Work task -> Write out every line of text in the data below word for word, and leave the pictures out.

Given records ->
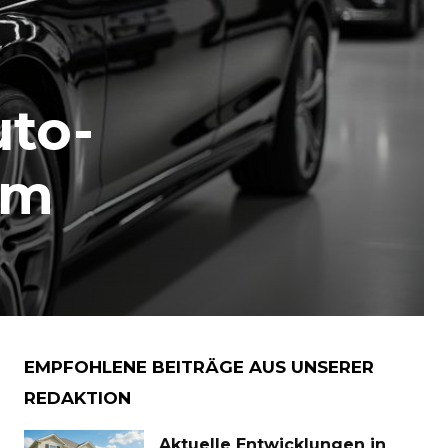
uto-
im
EMPFOHLENE BEITRÄGE AUS UNSERER
REDAKTION
Aktuelle Entwicklungen in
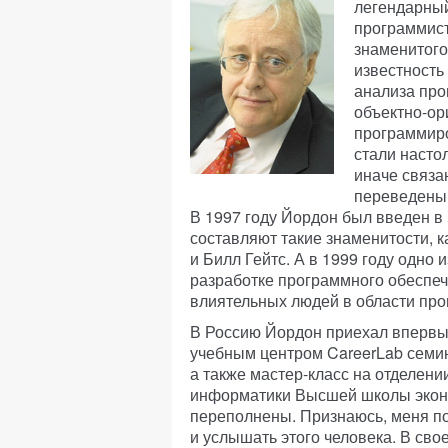
легендарный
программист
знаменитог
известность
анализа про
объектно-ор
программир
стали настол
иначе связа
переведены 
В 1997 году Йордон был введен в
составляют такие знаменитости, 
и Билл Гейтс. А в 1999 году одно
разработке программного обеспе
влиятельных людей в области про
В Россию Йордон приехал впервы
учебным центром CareerLab семин
а также мастер-класс на отделен
информатики Высшей школы эконом
переполнены. Признаюсь, меня п
и услышать этого человека. В сво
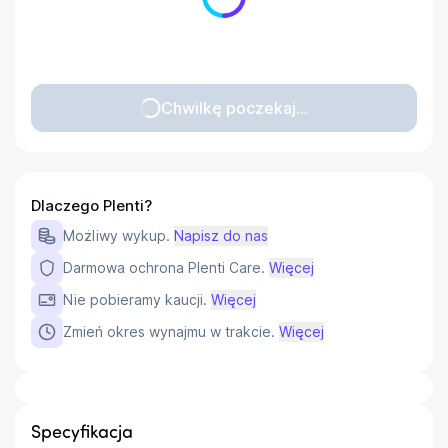
Chwilkę poczekaj...
Dlaczego Plenti?
Możliwy wykup.
Napisz do nas
Darmowa ochrona Plenti Care.
Więcej
Nie pobieramy kaucji.
Więcej
Zmień okres wynajmu w trakcie.
Więcej
Specyfikacja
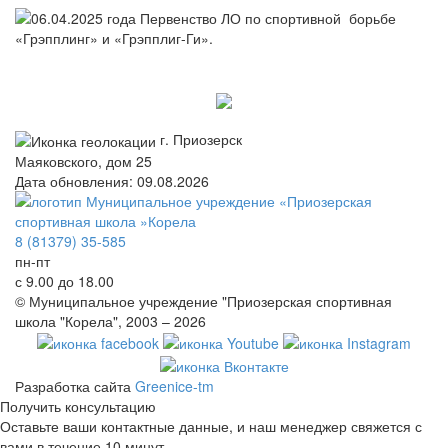
г. Приозерск
Маяковского, дом 25
Дата обновления: 09.08.2026
8 (81379) 35-585
пн-пт
с 9.00 до 18.00
© Муниципальное учреждение "Приозерская спортивная
школа "Корела", 2003 – 2026
Разработка сайта
Greenice-tm
Получить консультацию
Оставьте ваши контактные данные, и наш менеджер свяжется с
вами в течение 10 минут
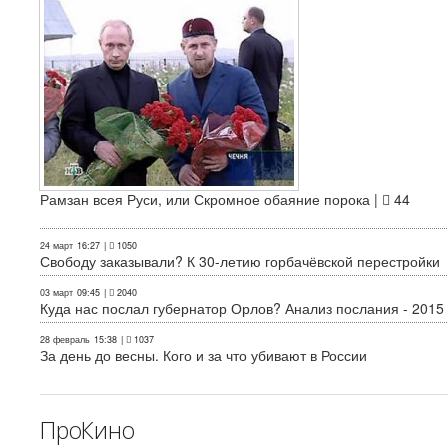
Рамзан всея Руси, или Скромное обаяние порока |
44
24 март
16:27
|
1050
Свободу заказывали? К 30-летию горбачёвской перестройки
03 март
09:45
|
2040
Куда нас послал губернатор Орлов? Анализ послания - 2015
28 февраль
15:38
|
1037
За день до весны. Кого и за что убивают в России
ПроКино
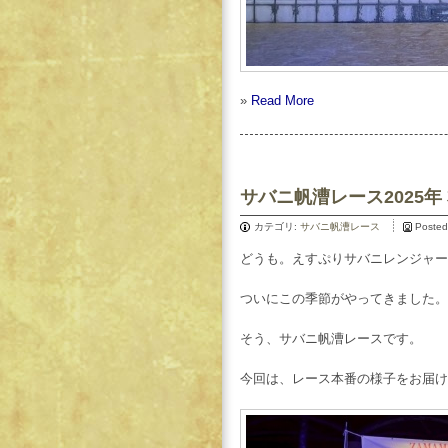
»
Read More
サバニ帆漕レース2025年
カテゴリ:
サバニ帆漕レース
Posted
どうも。えすぷりサバニレンジャー広
ついにこの季節がやってきました。
そう、サバニ帆漕レースです。
今回は、レース本番の様子をお届け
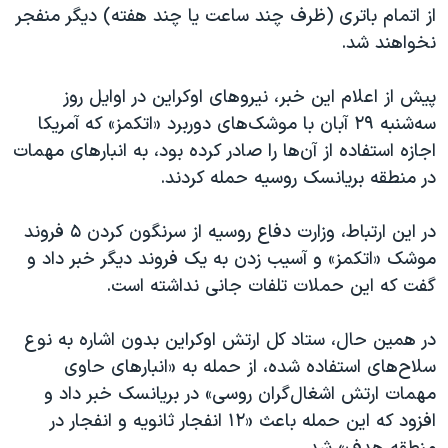
اسرائیل در جنگ
از اتمام باتری (ظرف چند ساعت یا چند هفته) دیگر منفجر
نخواهند شد.
نرگس محمدی برنده جایزه نوبل صلح
همایش محافظه‌کاران آمریکا «سی‌پک»
پیش از اعلام این خبر، نیروهای اوکراین در اوایل روز
صفحه‌های ویژه
سه‌شنبه ۲۹ آبان با موشک‌های دوربرد «اتکمز» که آمریکا
اجازه استفاده از آن‌ها را صادر کرده بود، به انبارهای مهمات
سفر پرزیدنت ترامپ به چین
در منطقه بریانسک روسیه حمله کردند.
در این ارتباط، وزارت دفاع روسیه از سرنگون کردن ۵ فروند
موشک «اتکمز» و آسیب زدن به یک فروند دیگر خبر داد و
گفت که این حملات تلفات جانی نداشته است.
در همین حال، ستاد کل ارتش اوکراین بدون اشاره به نوع
سلاح‌های استفاده شده، از حمله به «انبارهای حاوی
مهمات ارتش اشغال‌گران روسی» در بریانسک خبر داد و
افزود که این حمله باعث «۱۲ انفجار ثانویه و انفجار در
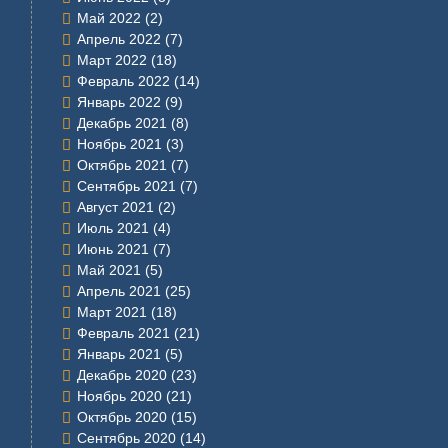
Май 2022
(2)
Апрель 2022
(7)
Март 2022
(18)
Февраль 2022
(14)
Январь 2022
(9)
Декабрь 2021
(8)
Ноябрь 2021
(3)
Октябрь 2021
(7)
Сентябрь 2021
(7)
Август 2021
(2)
Июль 2021
(4)
Июнь 2021
(7)
Май 2021
(5)
Апрель 2021
(25)
Март 2021
(18)
Февраль 2021
(21)
Январь 2021
(5)
Декабрь 2020
(23)
Ноябрь 2020
(21)
Октябрь 2020
(15)
Сентябрь 2020
(14)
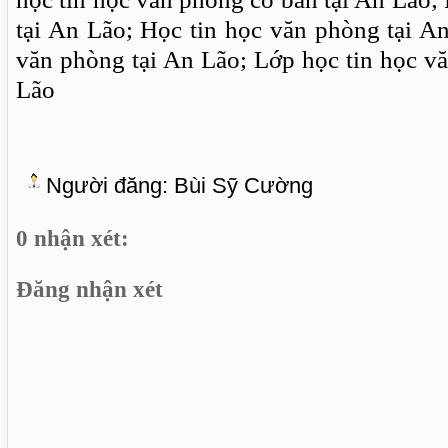
tại An Lão; Học tin học văn phòng tại A
văn phòng tại An Lão; Lớp học tin học v
Lão
Người đăng:
Bùi Sỹ Cường
0 nhận xét:
Đăng nhận xét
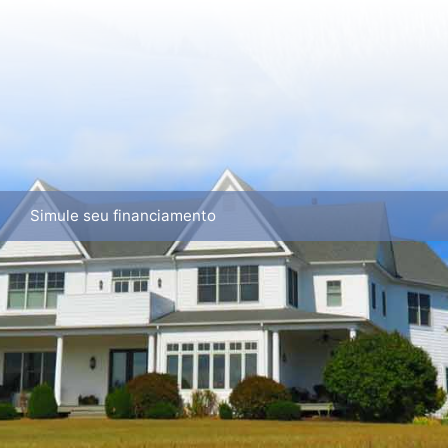
Simule seu financiamento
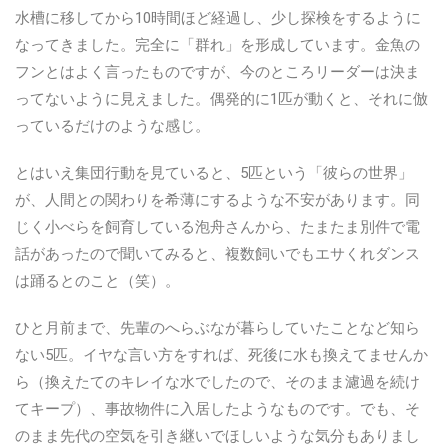
水槽に移してから10時間ほど経過し、少し探検をするように
なってきました。完全に「群れ」を形成しています。金魚の
フンとはよく言ったものですが、今のところリーダーは決ま
ってないように見えました。偶発的に1匹が動くと、それに倣
っているだけのような感じ。
とはいえ集団行動を見ていると、5匹という「彼らの世界」
が、人間との関わりを希薄にするような不安があります。同
じく小べらを飼育している泡舟さんから、たまたま別件で電
話があったので聞いてみると、複数飼いでもエサくれダンス
は踊るとのこと（笑）。
ひと月前まで、先輩のへらぶなが暮らしていたことなど知ら
ない5匹。イヤな言い方をすれば、死後に水も換えてませんか
ら（換えたてのキレイな水でしたので、そのまま濾過を続け
てキープ）、事故物件に入居したようなものです。でも、そ
のまま先代の空気を引き継いでほしいような気分もありまし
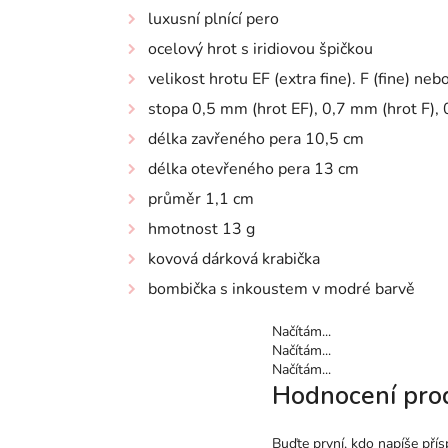
luxusní plnící pero
ocelový hrot s iridiovou špičkou
velikost hrotu EF (extra fine). F (fine) n
stopa 0,5 mm (hrot EF), 0,7 mm (hrot F),
délka zavřeného pera 10,5 cm
délka otevřeného pera 13 cm
průměr 1,1 cm
hmotnost 13 g
kovová dárková krabička
bombička s inkoustem v modré barvě
Načítám...
Načítám...
Načítám...
Hodnocení pro
Buďte první, kdo napíše přís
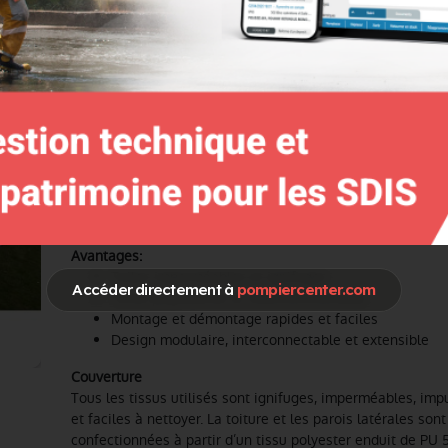
de 5 minutes et offre une solution d’abris polyvalente et 
pour vos interventions d’urgence. Depuis 70 ans, nous trav
étroite collaboration avec les pompiers, les services de se
primointervenants et nous savons que lorsque le temps e
que les ressources sont rares, la flexibilité logistique et la
déploiement sont primordiales. Les tentes de sauvetage p
de LANCO apportent une solution d’abris fiable lors de vos
interventions d’urgence. Développées et fabriquées conf
aux normes de qualité et de fonctionnalité les plus exigea
tentes FRZ peuvent être reliées les unes aux autres au bia
de jonction et de bandes d’étanchéité pour mieux répondr
besoins du terrain.
Avantages:
Toiles imperméables et ignifuges
Accéder directement à
pompiercenter.com
Tente polyvalente et multifonctionnelle
Montage et démontage rapides et faciles
Design modulaire, interconnectable et extensible
Couverture
Tous les tissus utilisés sont ignifuges, imperméables, imp
et faciles à nettoyer. La toiture et les parois latérales sont
confectionnées à partir d’un tissu polyester enduit de PU 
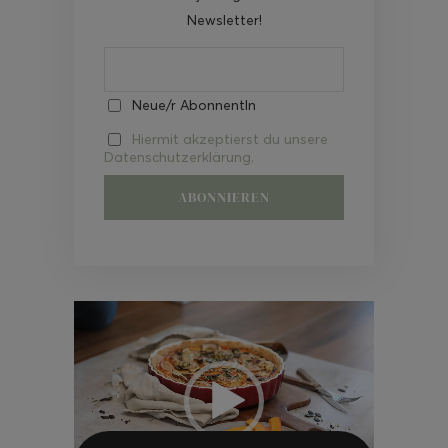
Newsletter!
Neue/r AbonnentIn
Hiermit akzeptierst du unsere
Datenschutzerklärung.
Video-
Player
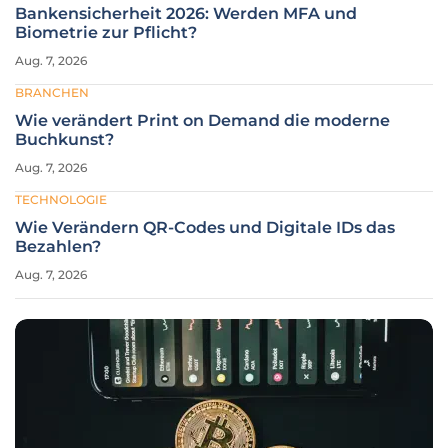
Bankensicherheit 2026: Werden MFA und
Biometrie zur Pflicht?
Aug. 7, 2026
BRANCHEN
Wie verändert Print on Demand die moderne
Buchkunst?
Aug. 7, 2026
TECHNOLOGIE
Wie Verändern QR-Codes und Digitale IDs das
Bezahlen?
Aug. 7, 2026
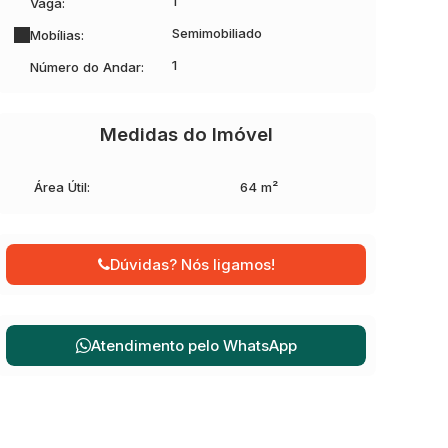
1
Vaga:
Semimobiliado
Mobílias:
1
Número do Andar:
Medidas do Imóvel
Área Útil:
64 m²
Dúvidas? Nós ligamos!
Atendimento pelo
WhatsApp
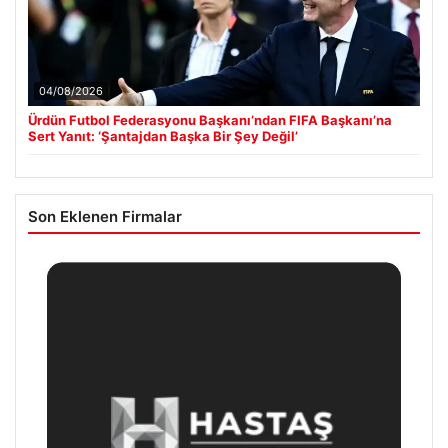
04/08/2026
Ürdün Futbol Federasyonu Başkanı’ndan FIFA Başkanı’na
Sert Yanıt: ‘Şantajdan Başka Bir Şey Değil’
Son Eklenen Firmalar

Your response ->
uto-
im
EMPFOHLENE BEITRÄGE AUS UNSERER
REDAKTION
Aktuelle Entwicklungen in
легендарный
программист
знаменитог
известность
анализа про
объектно-ор
программир
стали настол
иначе связа
переведены 
В 1997 году Йордон был введен в
составляют такие знаменитости, 
и Билл Гейтс. А в 1999 году одно
разработке программного обеспе
влиятельных людей в области про
В Россию Йордон приехал впервы
учебным центром CareerLab семин
а также мастер-класс на отделен
информатики Высшей школы эконом
переполнены. Признаюсь, меня п
и услышать этого человека. В сво
Chwilkę poczekaj...
Dlaczego Plenti?
Możliwy wykup.
Napisz do nas
Darmowa ochrona Plenti Care.
Więcej
Nie pobieramy kaucji.
Więcej
Zmień okres wynajmu w trakcie.
Więcej
Specyfikacja
г. Приозерск
Маяковского, дом 25
Дата обновления: 09.08.2026
8 (81379) 35-585
пн-пт
с 9.00 до 18.00
© Муниципальное учреждение "Приозерская спортивная
школа "Корела", 2003 – 2026
Разработка сайта
Greenice-tm
Получить консультацию
Оставьте ваши контактные данные, и наш менеджер свяжется с
вами в течение 10 минут
Рамзан всея Руси, или Скромное обаяние порока |
44
24 март
16:27
|
1050
Свободу заказывали? К 30-летию горбачёвской перестройки
03 март
09:45
|
2040
Куда нас послал губернатор Орлов? Анализ послания - 2015
28 февраль
15:38
|
1037
За день до весны. Кого и за что убивают в России
ПроКино
»
Read More
サバニ帆漕レース2025年
カテゴリ:
サバニ帆漕レース
Posted
どうも。えすぷりサバニレンジャー広
ついにこの季節がやってきました。
そう、サバニ帆漕レースです。
今回は、レース本番の様子をお届け
اسرائیل در جنگ
از اتمام باتری (ظرف چند ساعت یا چند هفته) دیگر منفجر
نخواهند شد.
نرگس محمدی برنده جایزه نوبل صلح
همایش محافظه‌کاران آمریکا «سی‌پک»
پیش از اعلام این خبر، نیروهای اوکراین در اوایل روز
صفحه‌های ویژه
سه‌شنبه ۲۹ آبان با موشک‌های دوربرد «اتکمز» که آمریکا
اجازه استفاده از آن‌ها را صادر کرده بود، به انبارهای مهمات
سفر پرزیدنت ترامپ به چین
در منطقه بریانسک روسیه حمله کردند.
در این ارتباط، وزارت دفاع روسیه از سرنگون کردن ۵ فروند
موشک «اتکمز» و آسیب زدن به یک فروند دیگر خبر داد و
گفت که این حملات تلفات جانی نداشته است.
در همین حال، ستاد کل ارتش اوکراین بدون اشاره به نوع
سلاح‌های استفاده شده، از حمله به «انبارهای حاوی
مهمات ارتش اشغال‌گران روسی» در بریانسک خبر داد و
افزود که این حمله باعث «۱۲ انفجار ثانویه و انفجار در
Май 2022
(2)
Апрель 2022
(7)
Март 2022
(18)
Февраль 2022
(14)
Январь 2022
(9)
Декабрь 2021
(8)
Ноябрь 2021
(3)
Октябрь 2021
(7)
Сентябрь 2021
(7)
Август 2021
(2)
Июль 2021
(4)
Июнь 2021
(7)
Май 2021
(5)
Апрель 2021
(25)
Март 2021
(18)
Февраль 2021
(21)
Январь 2021
(5)
Декабрь 2020
(23)
Ноябрь 2020
(21)
Октябрь 2020
(15)
Сентябрь 2020
(14)
tại An Lão; Học tin học văn phòng tại A
văn phòng tại An Lão; Lớp học tin học v
Lão
Người đăng:
Bùi Sỹ Cường
0 nhận xét:
Đăng nhận xét
Simule seu financiamento
水槽に移してから10時間ほど経過し、少し探検をするように
なってきました。完全に「群れ」を形成しています。金魚の
フンとはよく言ったものですが、今のところリーダーは決ま
ってないように見えました。偶発的に1匹が動くと、それに倣
っているだけのような感じ。
とはいえ集団行動を見ていると、5匹という「彼らの世界」
が、人間との関わりを希薄にするような不安があります。同
じく小べらを飼育している泡舟さんから、たまたま別件で電
話があったので聞いてみると、複数飼いでもエサくれダンス
は踊るとのこと（笑）。
ひと月前まで、先輩のへらぶなが暮らしていたことなど知ら
ない5匹。イヤな言い方をすれば、死後に水も換えてませんか
ら（換えたてのキレイな水でしたので、そのまま濾過を続け
てキープ）、事故物件に入居したようなものです。でも、そ
のまま先代の空気を引き継いでほしいような気分もありまし
luxusní plnící pero
ocelový hrot s iridiovou špičkou
velikost hrotu EF (extra fine). F (fine) n
stopa 0,5 mm (hrot EF), 0,7 mm (hrot F),
délka zavřeného pera 10,5 cm
délka otevřeného pera 13 cm
průměr 1,1 cm
hmotnost 13 g
kovová dárková krabička
bombička s inkoustem v modré barvě
Načítám...
Načítám...
Načítám...
Hodnocení pro
Buďte první, kdo napíše přís
de 5 minutes et offre une solution d’abris polyvalente et 
pour vos interventions d’urgence. Depuis 70 ans, nous trav
étroite collaboration avec les pompiers, les services de se
primointervenants et nous savons que lorsque le temps e
que les ressources sont rares, la flexibilité logistique et la
déploiement sont primordiales. Les tentes de sauvetage p
de LANCO apportent une solution d’abris fiable lors de vos
interventions d’urgence. Développées et fabriquées conf
aux normes de qualité et de fonctionnalité les plus exigea
tentes FRZ peuvent être reliées les unes aux autres au bia
de jonction et de bandes d’étanchéité pour mieux répondr
besoins du terrain.
Avantages:
Toiles imperméables et ignifuges
Accéder directement à
pompiercenter.com
Tente polyvalente et multifonctionnelle
Montage et démontage rapides et faciles
Design modulaire, interconnectable et extensible
Couverture
Tous les tissus utilisés sont ignifuges, imperméables, imp
et faciles à nettoyer. La toiture et les parois latérales sont
confectionnées à partir d’un tissu polyester enduit de PU 
Newsletter!
Neue/r AbonnentIn
Hiermit akzeptierst du unsere
Datenschutzerklärung.
Video-
Player
Bankensicherheit 2026: Werden MFA und
Biometrie zur Pflicht?
Aug. 7, 2026
BRANCHEN
Wie verändert Print on Demand die moderne
Buchkunst?
Aug. 7, 2026
TECHNOLOGIE
Wie Verändern QR-Codes und Digitale IDs das
Bezahlen?
Aug. 7, 2026
1
Vaga:
Semimobiliado
Mobílias:
1
Número do Andar:
Medidas do Imóvel
Área Útil:
64 m²
Dúvidas? Nós ligamos!
Atendimento pelo
WhatsApp
04/08/2026
Ürdün Futbol Federasyonu Başkanı’ndan FIFA Başkanı’na
Sert Yanıt: ‘Şantajdan Başka Bir Şey Değil’
Son Eklenen Firmalar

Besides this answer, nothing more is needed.